Katia skipped into the room. “I fed Myrrko.” Katia giggled. “I gave him all your beautiful bread.”

“Oh you naughty one,” Marusia said, pinning the little honey-haired girl against her and kissing her head. “Would you like some breakfast yourself?”

“Yes.” Katia began to brush Marusia’s unplaited, wavy gray hair. “ Babo? I didn’t really give Myrrko your bread. Just a mouse.”

“Much better, but I was saving that mouse for your dinner, dorohen’ka ,” Marusia said. They both giggled loud enough to awake Tarasyk, who was rubbing his eyes.

“Wake up darling, the birds are singing, the sun is shining,” Marusia sang to Tarasyk, who smiled. It was the same song she always sang for the children in the mornings.

IN THE KITCHEN, Marusia was surprised to find Zosia ironing a dress shirt for Yurko. “So, good morning,” Marusia said. Yurko sat at the veneered wooden table in his T-shirt and his best navy blue striped trousers, drinking his black tea from a tall glass and eating leftover potatoes and sour cream. His rounded shoulders were stooped from worry, and his face was more haggard-looking from the new growth of heavy beard sprinkling his chin.
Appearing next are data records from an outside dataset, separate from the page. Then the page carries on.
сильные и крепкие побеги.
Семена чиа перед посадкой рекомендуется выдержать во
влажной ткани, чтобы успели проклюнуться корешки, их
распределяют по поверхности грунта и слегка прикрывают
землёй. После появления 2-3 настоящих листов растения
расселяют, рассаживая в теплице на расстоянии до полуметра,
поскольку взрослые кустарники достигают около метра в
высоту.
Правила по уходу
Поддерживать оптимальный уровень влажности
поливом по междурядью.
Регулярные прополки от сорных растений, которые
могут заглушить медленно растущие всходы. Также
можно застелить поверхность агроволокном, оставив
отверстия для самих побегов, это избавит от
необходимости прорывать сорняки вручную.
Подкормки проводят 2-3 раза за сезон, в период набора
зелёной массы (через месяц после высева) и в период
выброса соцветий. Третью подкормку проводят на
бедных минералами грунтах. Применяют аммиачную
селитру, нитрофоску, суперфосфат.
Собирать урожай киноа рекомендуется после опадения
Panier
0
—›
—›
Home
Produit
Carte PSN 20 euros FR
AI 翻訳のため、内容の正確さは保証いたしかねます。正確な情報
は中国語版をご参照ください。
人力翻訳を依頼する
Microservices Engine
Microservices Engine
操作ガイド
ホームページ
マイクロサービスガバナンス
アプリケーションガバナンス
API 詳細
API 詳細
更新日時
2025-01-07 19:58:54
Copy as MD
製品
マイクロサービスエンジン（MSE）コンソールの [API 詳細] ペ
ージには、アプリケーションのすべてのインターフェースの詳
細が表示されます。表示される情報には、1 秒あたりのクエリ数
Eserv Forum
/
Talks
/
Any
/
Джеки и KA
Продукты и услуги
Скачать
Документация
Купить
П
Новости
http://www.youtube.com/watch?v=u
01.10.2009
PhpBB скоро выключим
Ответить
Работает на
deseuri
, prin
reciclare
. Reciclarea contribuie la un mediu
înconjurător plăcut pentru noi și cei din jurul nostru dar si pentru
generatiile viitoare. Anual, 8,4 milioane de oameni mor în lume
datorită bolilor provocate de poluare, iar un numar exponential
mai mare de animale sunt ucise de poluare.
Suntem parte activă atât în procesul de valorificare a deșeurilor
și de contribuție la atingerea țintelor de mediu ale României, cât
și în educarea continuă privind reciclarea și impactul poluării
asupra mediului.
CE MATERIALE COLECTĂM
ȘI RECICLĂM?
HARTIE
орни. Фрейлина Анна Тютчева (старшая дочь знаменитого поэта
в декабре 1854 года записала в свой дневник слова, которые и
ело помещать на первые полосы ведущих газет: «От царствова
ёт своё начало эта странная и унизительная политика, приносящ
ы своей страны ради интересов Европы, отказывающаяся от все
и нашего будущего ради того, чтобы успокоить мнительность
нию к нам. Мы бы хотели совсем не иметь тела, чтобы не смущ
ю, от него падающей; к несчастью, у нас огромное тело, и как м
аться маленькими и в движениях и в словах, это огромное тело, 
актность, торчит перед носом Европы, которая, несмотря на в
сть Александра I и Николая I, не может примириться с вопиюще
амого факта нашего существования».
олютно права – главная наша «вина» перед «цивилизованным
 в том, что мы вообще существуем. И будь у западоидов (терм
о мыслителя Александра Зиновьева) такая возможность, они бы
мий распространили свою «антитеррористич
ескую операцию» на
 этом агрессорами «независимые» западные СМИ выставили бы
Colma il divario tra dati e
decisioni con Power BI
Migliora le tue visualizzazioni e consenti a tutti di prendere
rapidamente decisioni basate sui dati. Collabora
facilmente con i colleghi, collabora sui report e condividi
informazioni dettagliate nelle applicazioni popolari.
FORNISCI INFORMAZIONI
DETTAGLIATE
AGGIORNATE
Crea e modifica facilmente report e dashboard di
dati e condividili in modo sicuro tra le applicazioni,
“So, sonechko , you and Zosia are going to the wedding?” she asked, trying to sound casual.

“Well, Mama, it’s hard to keep anything from you,” Yurko said, slumping further into his chair.

“A regular Cheka agent,” Zosia said, and suppressed a short laugh.

Marusia pursed her lips and ignored them. She turned her attention to preparing kasha for the children. Katia was helping her brother wash at the sink. Bosyi the dog was at his usual place, beneath the table at Yurko’s slippered feet, his tail thumping happily whenever he felt Yurko’s leg twitch. Except to the children, Marusia did not speak again until Zosia noticed the korovai in the larder when she went to fetch some powdered cornstarch which she used to stiffen Yurko’s shirt collar and cuffs. “Oh! Mamo ,” she yelled. “It’s beautiful! The best one you ever made! Yurko, come in and take a look.”